-------- Extracted data
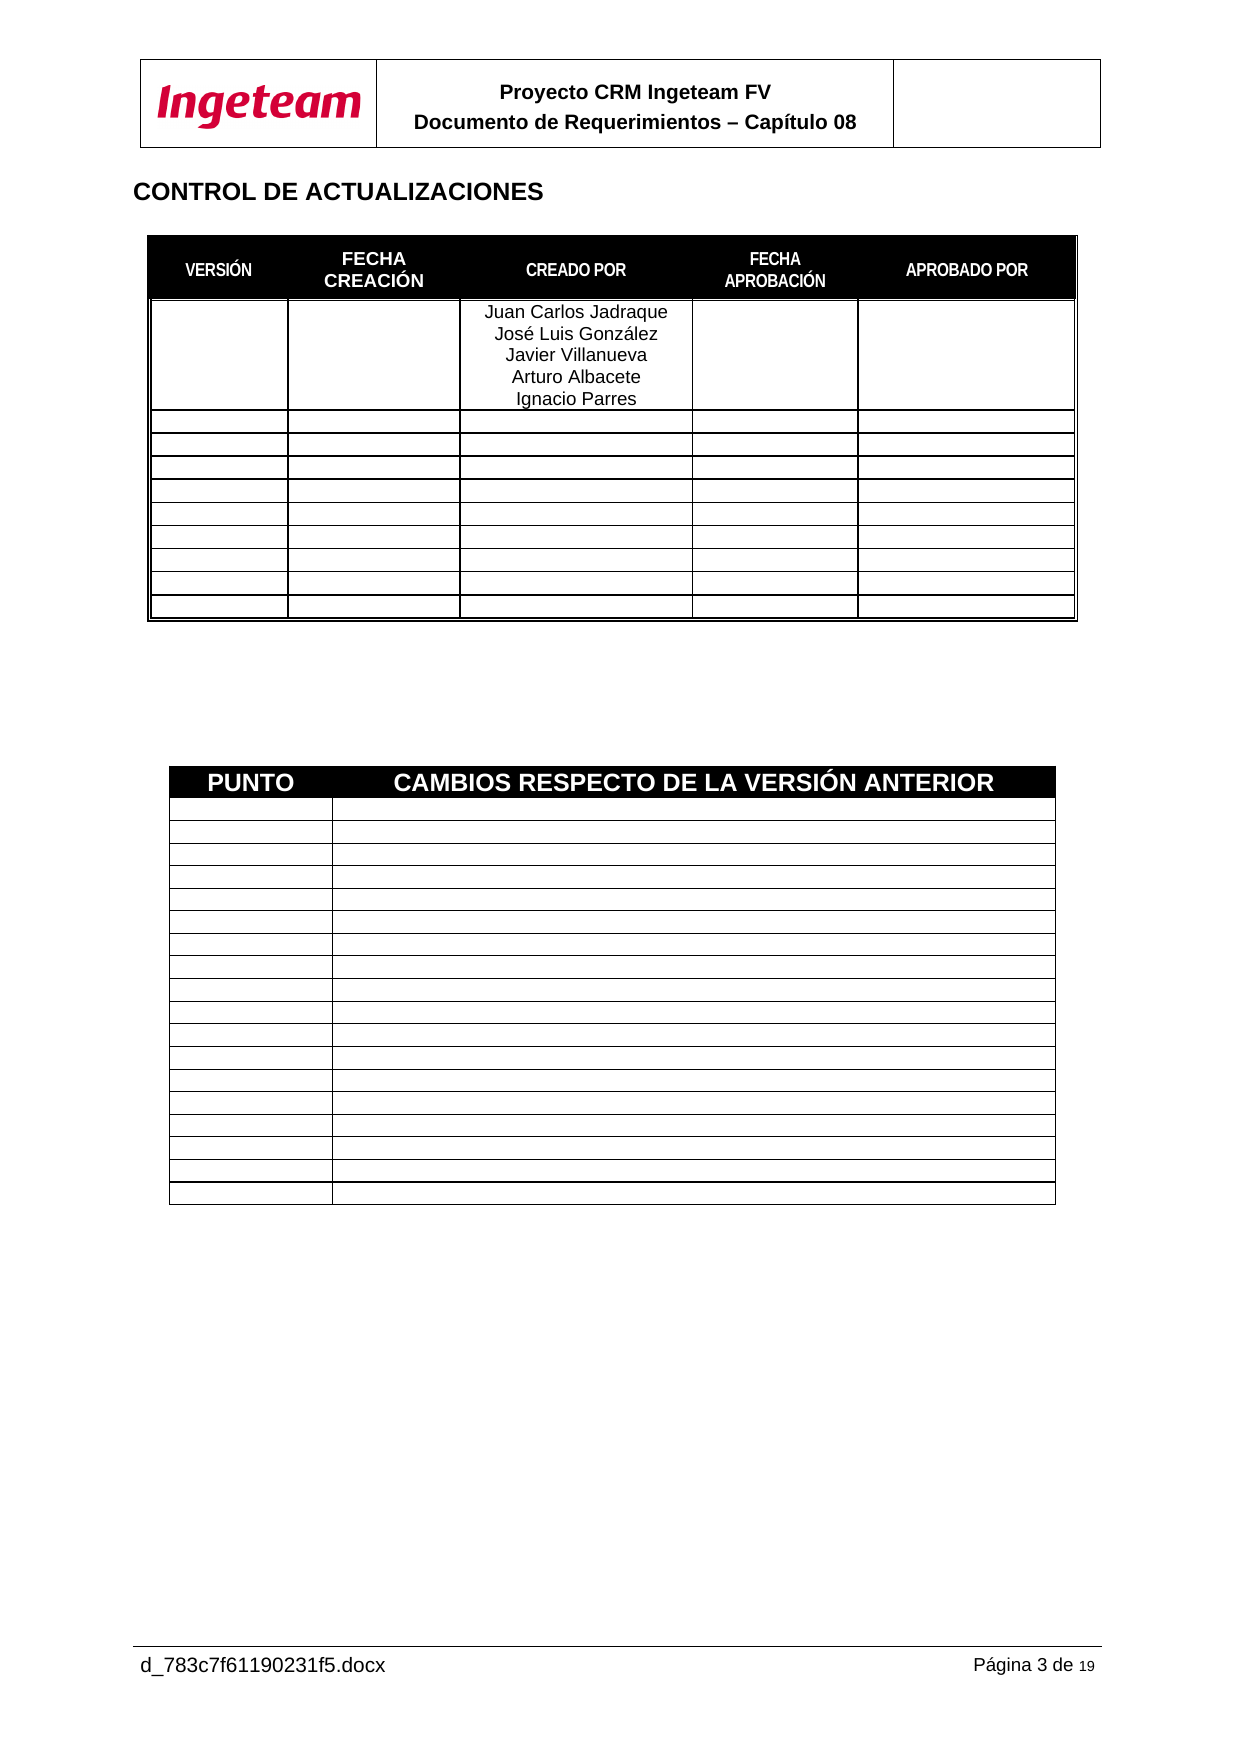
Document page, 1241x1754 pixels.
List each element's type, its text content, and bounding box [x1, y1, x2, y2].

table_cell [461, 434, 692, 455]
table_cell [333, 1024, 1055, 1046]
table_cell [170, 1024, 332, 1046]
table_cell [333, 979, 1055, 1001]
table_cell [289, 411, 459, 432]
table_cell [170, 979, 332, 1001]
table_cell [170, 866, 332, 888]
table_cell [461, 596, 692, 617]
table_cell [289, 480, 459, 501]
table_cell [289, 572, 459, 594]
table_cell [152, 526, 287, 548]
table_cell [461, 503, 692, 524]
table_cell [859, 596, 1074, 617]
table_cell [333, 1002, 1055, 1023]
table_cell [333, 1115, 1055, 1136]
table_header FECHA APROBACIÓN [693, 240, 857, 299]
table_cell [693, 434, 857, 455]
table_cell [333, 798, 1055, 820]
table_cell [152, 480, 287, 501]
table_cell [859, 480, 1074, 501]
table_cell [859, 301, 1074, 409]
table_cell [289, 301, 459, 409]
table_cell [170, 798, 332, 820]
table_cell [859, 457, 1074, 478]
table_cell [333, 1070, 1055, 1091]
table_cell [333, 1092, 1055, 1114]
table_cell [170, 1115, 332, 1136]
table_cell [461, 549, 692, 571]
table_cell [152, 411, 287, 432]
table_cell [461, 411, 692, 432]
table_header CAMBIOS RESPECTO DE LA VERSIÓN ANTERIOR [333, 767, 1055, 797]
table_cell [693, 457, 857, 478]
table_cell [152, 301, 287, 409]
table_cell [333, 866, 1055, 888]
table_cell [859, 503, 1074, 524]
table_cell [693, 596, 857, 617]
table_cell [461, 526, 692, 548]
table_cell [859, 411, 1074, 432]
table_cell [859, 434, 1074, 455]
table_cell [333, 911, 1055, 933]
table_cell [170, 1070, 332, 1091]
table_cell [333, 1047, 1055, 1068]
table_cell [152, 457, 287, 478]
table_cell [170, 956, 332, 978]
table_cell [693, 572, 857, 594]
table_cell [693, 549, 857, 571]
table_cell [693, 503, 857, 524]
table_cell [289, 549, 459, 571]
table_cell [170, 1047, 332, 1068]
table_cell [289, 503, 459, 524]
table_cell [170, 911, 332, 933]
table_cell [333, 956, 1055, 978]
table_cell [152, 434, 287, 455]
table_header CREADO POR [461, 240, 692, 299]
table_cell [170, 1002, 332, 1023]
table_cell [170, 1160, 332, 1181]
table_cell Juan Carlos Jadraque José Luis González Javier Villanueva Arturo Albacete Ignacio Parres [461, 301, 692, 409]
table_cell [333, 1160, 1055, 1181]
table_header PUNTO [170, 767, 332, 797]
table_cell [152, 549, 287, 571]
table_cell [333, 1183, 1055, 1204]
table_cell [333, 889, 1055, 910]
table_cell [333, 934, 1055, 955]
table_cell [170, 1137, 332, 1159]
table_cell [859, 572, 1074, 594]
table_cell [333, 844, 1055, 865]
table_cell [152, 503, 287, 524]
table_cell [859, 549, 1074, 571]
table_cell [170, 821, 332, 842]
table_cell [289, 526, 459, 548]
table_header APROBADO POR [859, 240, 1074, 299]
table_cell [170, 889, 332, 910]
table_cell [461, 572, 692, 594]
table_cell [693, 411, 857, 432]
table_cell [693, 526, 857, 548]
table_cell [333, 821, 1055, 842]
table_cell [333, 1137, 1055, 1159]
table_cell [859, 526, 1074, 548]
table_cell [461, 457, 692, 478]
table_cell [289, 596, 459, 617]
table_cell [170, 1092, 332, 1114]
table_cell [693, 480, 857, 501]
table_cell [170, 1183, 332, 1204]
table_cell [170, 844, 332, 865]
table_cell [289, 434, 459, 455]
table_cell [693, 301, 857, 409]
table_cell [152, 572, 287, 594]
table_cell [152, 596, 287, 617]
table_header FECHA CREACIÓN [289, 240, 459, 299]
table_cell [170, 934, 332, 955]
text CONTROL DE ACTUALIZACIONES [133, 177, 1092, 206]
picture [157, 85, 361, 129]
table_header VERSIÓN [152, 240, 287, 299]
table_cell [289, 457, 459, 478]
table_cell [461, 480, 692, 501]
----------------
Read the entries above and find each line holding the word "text". Copy it out.

List each element's type, its text content, and bounding box [x1, y1, x2, y2].
text CONTROL DE ACTUALIZACIONES [133, 177, 1092, 206]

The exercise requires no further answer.